After his second semester in the program, Judycki was able to make a career change as a GIS technician for a company that consulted in the oil and gas sector.
“It was a difficult transition, but the training I was receiving at the time helped immensely. I was able to directly apply my learnings in my new career,” he said. “In addition, the instructor himself was a professional in GIS, and he was able to provide mentoring as I transitioned my career.”
As he finished the GIS certificate at COD, he realized that he should obtain a professional certification through the GIS Certification Institute (GISCI). Judycki was successful in doing so, having been well-prepared by his coursework at COD.
The program at College of DuPage will empower you with the technical skills.
After working as a consultant for five years, he secured a position at bp Americas as a GIS administrator for U.S. pipelines and logistics. He then was promoted to Documents and Records team lead, overseeing document management for pipelines and terminals across the U.S., Europe and Africa.
“I was so excited that my hard work and leap of faith paid off,” he said. “I love my new career and have COD to thank for the technical training within the field of GIS. As my company changes to an integrated energy company, I would like to again work through a transition and start to apply my experience and training to renewable energy.”

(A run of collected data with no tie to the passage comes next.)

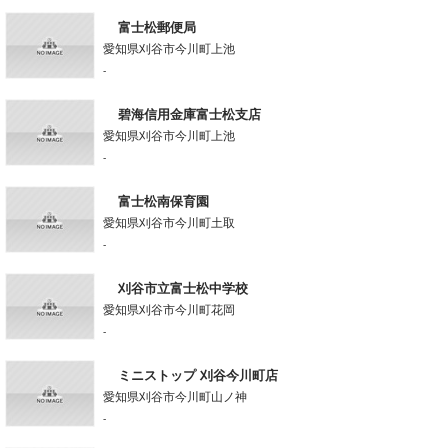
富士松郵便局
愛知県刈谷市今川町上池
-
碧海信用金庫富士松支店
愛知県刈谷市今川町上池
-
富士松南保育園
愛知県刈谷市今川町土取
-
刈谷市立富士松中学校
愛知県刈谷市今川町花岡
-
ミニストップ 刈谷今川町店
愛知県刈谷市今川町山ノ神
-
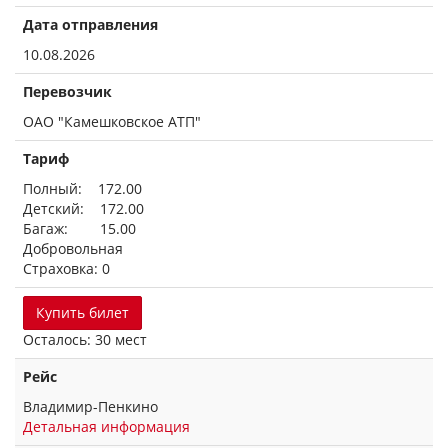
Дата отправления
10.08.2026
Перевозчик
ОАО "Камешковское АТП"
Тариф
Полный: 172.00
Детский: 172.00
Багаж: 15.00
Добровольная
Страховка: 0
Купить билет
Осталось: 30 мест
Рейс
Владимир-Пенкино
Детальная информация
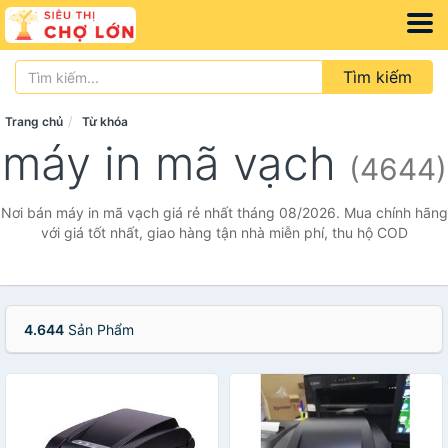
Tìm kiếm
Trang chủ
Từ khóa
máy in mã vạch
(4644)
Nơi bán máy in mã vạch giá rẻ nhất tháng 08/2026. Mua chính hãng
với giá tốt nhất, giao hàng tận nhà miễn phí, thu hộ COD
4.644
Sản Phẩm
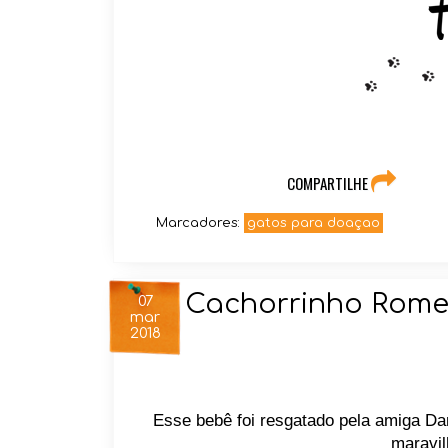
COMPARTILHE
Marcadores:
gatos para doaçao
Cachorrinho Rom
07
mar
2018
Esse bebê foi resgatado pela amiga D
maravil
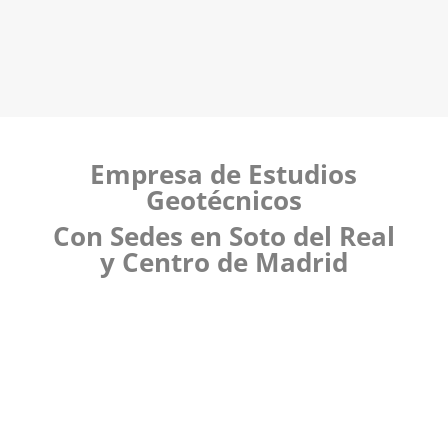
Empresa de Estudios
Geotécnicos
Con Sedes en Soto del Real
y Centro de Madrid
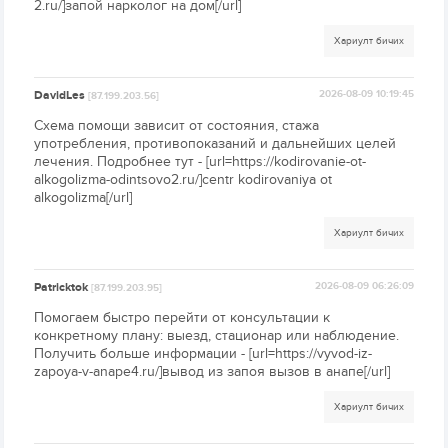
2.ru/]запой нарколог на дом[/url]
Хариулт бичих
DavidLes
2026-08-09 10:19:45
[87.199.203.56]
Схема помощи зависит от состояния, стажа
употребления, противопоказаний и дальнейших целей
лечения. Подробнее тут - [url=https://kodirovanie-ot-
alkogolizma-odintsovo2.ru/]centr kodirovaniya ot
alkogolizma[/url]
Хариулт бичих
Patricktok
2026-08-09 06:26:09
[87.199.203.95]
Помогаем быстро перейти от консультации к
конкретному плану: выезд, стационар или наблюдение.
Получить больше информации - [url=https://vyvod-iz-
zapoya-v-anape4.ru/]вывод из запоя вызов в анапе[/url]
Хариулт бичих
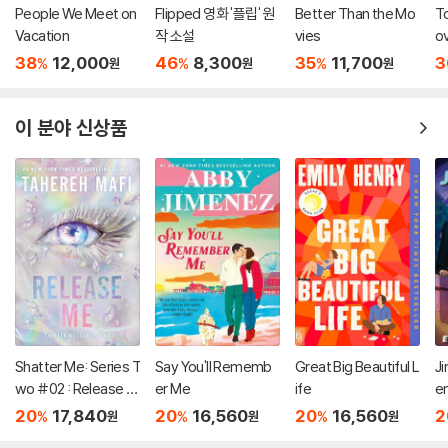
People We Meet on
Flipped 영화 '플립' 원
Better Than the Mo
To
Vacation
작 소설
vies
o
스
38
12,000
46
8,300
35
11,700
3
%
%
%
원
원
원
모
소
이 분야 신상품
Shatter Me: Series T
Say You'll Rememb
Great Big Beautiful L
Ji
wo #02 : Release M
er Me
ife
e
e
20
17,840
20
16,560
20
16,560
2
%
%
%
원
원
원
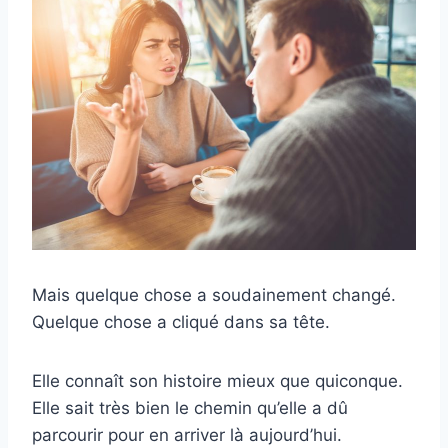
Mais quelque chose a soudainement changé.
Quelque chose a cliqué dans sa tête.
Elle connaît son histoire mieux que quiconque.
Elle sait très bien le chemin qu’elle a dû
parcourir pour en arriver là aujourd’hui.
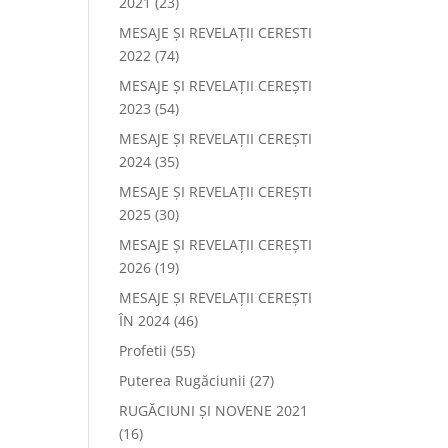
2021
(23)
MESAJE ȘI REVELAȚII CERESTI
2022
(74)
MESAJE ȘI REVELAȚII CEREȘTI
2023
(54)
MESAJE ȘI REVELAȚII CEREȘTI
2024
(35)
MESAJE ȘI REVELAȚII CEREȘTI
2025
(30)
MESAJE ȘI REVELAȚII CEREȘTI
2026
(19)
MESAJE ȘI REVELAȚII CEREȘTI
ÎN 2024
(46)
Profetii
(55)
Puterea Rugăciunii
(27)
RUGĂCIUNI ȘI NOVENE 2021
(16)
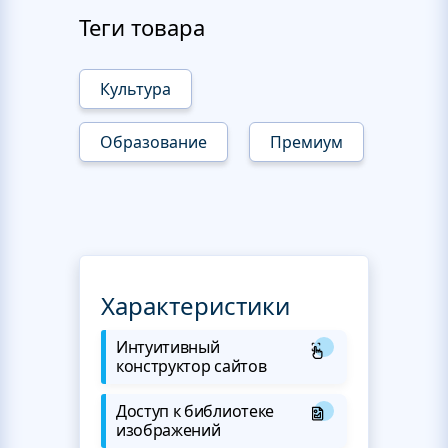
Теги товара
Культура
Образование
Премиум
Характеристики
Интуитивный
конструктор сайтов
Доступ к библиотеке
изображений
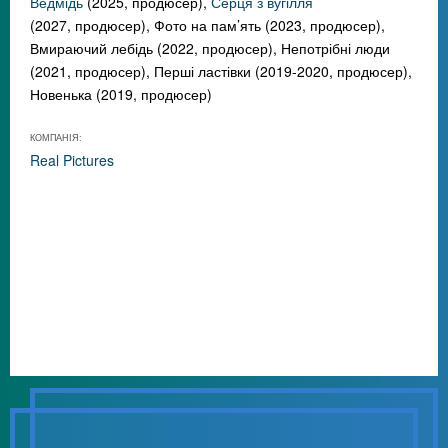
Ведмідь
(2025, продюсер),
Серця з вугілля
(2027, продюсер), Фото на пам’ять (2023, продюсер),
Вмираючий лебідь (2022, продюсер), Непотрібні люди
(2021, продюсер), Перші ластівки (2019-2020, продюсер),
Новенька (2019, продюсер)
КОМПАНІЯ:
Real Pictures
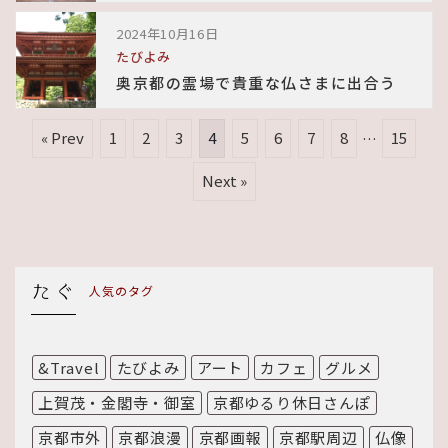
2024年10月16日
たびよみ
奥京都の霊場で貴重な仏さまに出合う
« Prev
1
2
3
4
5
6
7
8
…
15
Next »
人気のタグ
&Travel
たびよみ
アート
カフェ
グルメ
上賀茂・金閣寺・御室
京都ゆるり休日さんぽ
京都市外
京都浪漫
京都画報
京都駅周辺
仏像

His advice to prospective students is to find ways to apply what they learn to their professional or personal lives.
“This is a conscious act of immersing yourself in the GIS training,” he said. “You may not have a clear need but with some creativity and the technical know-how, you can start to get really excited about the study of GIS. Think of your current day-to-day activities and how geography interacts with your decisions. Look for things that deal with location within your community, business or even children’s programs. These systems all participate in a geography, and with GIS you can aid in making decisions on how community leaders and decision makers interact with it.
“The program at College of DuPage will empower you with the technical skills. Your requirement will be applying these skills to solve problems, and that is how you will define your value. I was able to apply these hard skills directly to a new career in GIS.”